Omeprazole has been reported to interact with some protease inhibitors. The clinical importance and the mechanisms behind these reported interactions are not always known. Increased gastric pH during omeprazole treatment may change the absorption of the protease inhibitors. Other possible interaction mechanisms are via inhibition of CYP 2C19. For atazanavir and nelfinavir, decreased serum levels have been reported when given together with omeprazole and concomitant administration is not recommended.
Due to the similar pharmacodynamic effects and pharmacokinetic properties of omeprazole and esomeprazole, concomitant administration with esomeprazole and atazanavir is not recommended and concomitant administration with esomeprazole and nelfinavir is contraindicated.
Medicinal products metabolised by CYP2C19: Esomeprazole inhibits CYP2C19, the major esomeprazole metabolising enzyme. Thus, when esomeprazole is combined with medicinal products metabolised by CYP2C19, such as diazepam, citalopram, imipramine, clomipramine, phenytoin etc., the plasma concentrations of these medicinal products may be increased and a dose reduction could be needed.
No in vivo interaction studies have been performed with the high dose intravenous regimen (80 mg+8 mg/h). The effect of esomeprazole on medicinal products metabolised by CYP2C19 may be more pronounced during this regimen, and patients should be monitored closely for adverse effects, during the 3 day intravenous treatment period.

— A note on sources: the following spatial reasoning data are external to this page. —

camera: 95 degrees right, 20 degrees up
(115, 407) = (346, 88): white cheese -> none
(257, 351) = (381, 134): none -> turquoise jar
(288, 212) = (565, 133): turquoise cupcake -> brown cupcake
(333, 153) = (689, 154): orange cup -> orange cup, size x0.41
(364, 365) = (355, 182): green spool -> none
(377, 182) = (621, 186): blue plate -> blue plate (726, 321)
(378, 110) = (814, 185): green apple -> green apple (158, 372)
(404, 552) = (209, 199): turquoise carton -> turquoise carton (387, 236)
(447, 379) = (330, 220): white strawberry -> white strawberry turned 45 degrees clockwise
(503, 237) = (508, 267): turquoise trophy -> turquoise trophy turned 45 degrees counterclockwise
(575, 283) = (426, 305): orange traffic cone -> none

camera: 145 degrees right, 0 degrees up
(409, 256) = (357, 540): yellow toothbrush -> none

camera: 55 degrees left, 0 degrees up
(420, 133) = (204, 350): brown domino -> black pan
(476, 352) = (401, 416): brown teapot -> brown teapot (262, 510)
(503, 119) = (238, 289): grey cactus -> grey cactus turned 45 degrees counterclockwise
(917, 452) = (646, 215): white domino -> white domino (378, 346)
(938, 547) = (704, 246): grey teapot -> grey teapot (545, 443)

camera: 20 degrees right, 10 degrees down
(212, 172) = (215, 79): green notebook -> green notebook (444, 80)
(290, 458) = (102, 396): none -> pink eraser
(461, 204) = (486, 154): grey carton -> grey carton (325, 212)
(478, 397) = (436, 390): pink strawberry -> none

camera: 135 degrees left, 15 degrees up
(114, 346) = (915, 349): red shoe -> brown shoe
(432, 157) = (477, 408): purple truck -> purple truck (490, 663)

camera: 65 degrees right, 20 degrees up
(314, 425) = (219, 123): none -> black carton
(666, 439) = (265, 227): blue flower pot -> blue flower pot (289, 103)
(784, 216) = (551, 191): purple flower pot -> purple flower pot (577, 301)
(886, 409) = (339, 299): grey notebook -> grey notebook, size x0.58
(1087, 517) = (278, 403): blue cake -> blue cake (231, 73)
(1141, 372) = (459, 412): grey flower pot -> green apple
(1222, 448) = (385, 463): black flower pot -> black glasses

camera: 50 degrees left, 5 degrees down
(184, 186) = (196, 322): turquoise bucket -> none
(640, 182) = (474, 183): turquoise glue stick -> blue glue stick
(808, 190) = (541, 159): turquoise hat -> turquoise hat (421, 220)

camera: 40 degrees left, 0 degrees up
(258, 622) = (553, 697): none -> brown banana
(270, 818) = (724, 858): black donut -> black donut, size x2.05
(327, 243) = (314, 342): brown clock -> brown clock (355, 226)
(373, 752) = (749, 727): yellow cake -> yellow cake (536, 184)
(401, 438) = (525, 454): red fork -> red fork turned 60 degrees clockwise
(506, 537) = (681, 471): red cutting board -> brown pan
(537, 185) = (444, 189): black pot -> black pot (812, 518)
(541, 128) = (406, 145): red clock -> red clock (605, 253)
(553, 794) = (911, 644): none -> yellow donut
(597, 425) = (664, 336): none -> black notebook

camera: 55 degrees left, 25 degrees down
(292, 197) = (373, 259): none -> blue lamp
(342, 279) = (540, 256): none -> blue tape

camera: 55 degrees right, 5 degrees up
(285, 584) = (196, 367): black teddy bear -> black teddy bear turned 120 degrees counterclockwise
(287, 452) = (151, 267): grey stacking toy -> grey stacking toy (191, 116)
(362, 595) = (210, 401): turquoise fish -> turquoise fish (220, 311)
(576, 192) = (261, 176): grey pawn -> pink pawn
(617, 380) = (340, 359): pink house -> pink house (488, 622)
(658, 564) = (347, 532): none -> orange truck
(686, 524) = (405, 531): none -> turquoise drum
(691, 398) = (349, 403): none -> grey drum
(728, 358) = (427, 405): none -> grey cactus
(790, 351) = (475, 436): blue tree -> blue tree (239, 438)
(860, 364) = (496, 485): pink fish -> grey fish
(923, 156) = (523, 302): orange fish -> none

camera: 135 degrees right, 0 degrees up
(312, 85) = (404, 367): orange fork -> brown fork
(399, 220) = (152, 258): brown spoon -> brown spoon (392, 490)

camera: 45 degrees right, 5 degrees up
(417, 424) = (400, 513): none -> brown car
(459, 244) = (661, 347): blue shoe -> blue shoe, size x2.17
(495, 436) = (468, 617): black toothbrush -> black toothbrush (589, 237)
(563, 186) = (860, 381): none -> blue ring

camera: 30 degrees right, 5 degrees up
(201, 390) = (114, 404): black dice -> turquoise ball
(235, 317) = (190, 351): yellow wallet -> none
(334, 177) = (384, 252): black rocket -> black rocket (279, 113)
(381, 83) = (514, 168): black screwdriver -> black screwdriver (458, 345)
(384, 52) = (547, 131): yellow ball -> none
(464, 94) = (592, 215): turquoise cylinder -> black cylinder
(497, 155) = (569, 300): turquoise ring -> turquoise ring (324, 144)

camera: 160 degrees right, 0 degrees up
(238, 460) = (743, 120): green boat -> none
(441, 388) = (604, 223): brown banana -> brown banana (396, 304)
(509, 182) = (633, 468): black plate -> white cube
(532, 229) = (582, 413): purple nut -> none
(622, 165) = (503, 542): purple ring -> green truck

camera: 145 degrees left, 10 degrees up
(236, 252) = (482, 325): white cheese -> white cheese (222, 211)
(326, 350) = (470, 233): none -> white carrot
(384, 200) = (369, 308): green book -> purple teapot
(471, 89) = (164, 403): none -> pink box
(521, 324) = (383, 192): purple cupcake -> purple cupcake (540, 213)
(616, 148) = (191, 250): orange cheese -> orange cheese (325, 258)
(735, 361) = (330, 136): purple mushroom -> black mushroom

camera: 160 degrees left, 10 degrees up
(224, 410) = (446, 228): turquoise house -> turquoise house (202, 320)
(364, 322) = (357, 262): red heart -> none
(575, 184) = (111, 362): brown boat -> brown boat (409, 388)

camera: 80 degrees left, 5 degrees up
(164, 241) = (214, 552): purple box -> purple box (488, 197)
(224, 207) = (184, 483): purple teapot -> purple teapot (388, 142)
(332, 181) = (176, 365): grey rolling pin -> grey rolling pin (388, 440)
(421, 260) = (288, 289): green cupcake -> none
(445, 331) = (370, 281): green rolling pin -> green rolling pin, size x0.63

Diazepam: Concomitant oral administration of 30 mg esomeprazole resulted in a 45% decrease in clearance of the CYP2C19 substrate diazepam.
Phenytoin: Concomitant oral administration of 40 mg esomeprazole and phenytoin resulted in a 13% increase in trough plasma levels of phenytoin in epileptic patients. It is recommended to monitor the plasma concentrations of phenytoin when treatment with esomeprazole is introduced or withdrawn.
Voriconazole: Omeprazole (40 mg once daily) increased voriconazole (a CYP2C19 substrate) Cmax and AUCt by 15% and 41%, respectively.
Cisapride: Concomitant oral administration of 40 mg esomeprazole and cisapride resulted in a 32% increase in area under the plasma concentration-time curve (AUC) and a 31% prolongation of elimination half-life (t½) but no significant increase in peak plasma levels of cisapride. The slightly prolonged QTc interval observed after administration of cisapride alone, was not further prolonged when cisapride was given in combination with esomeprazole.
Warfarin: Monitoring is recommended when initiating and ending concomitant esomeprazole treatment during treatment with warfarin or other coumarine derivatives.
Amoxicillin or quinidine: Esomeprazole has been shown to have no clinically relevant effects on the pharmacokinetics of amoxicillin or quinidine.
Effects of other medicinal products on the pharmacokinetics of esomeprazole medicinal products which inhibit CYP2C19 and/or CYP3A4: Esomeprazole is metabolised by CYP2C19 and CYP3A4. Concomitant oral administration of esomeprazole and a CYP3A4 inhibitor, clarithromycin (500 mg b.i.d.), resulted in a doubling of the exposure (AUC) to esomeprazole. Concomitant administration of esomeprazole and a combined inhibitor of CYP2C19 and CYP3A4 may result in more than doubling of the esomeprazole exposure. The CYP2C19 and CYP3A4 inhibitor voriconazole increased omeprazole AUCt by 280%. A dose adjustment of esomeprazole is not regularly required in either of these situations. However, dose adjustment should be considered in patients with severe hepatic impairment and if long-term treatment is indicated.
Incompatibilities: This medicinal product should not be used with other medicinal products except those mentioned in Instruction for Use and Handling under Dosage & Administration.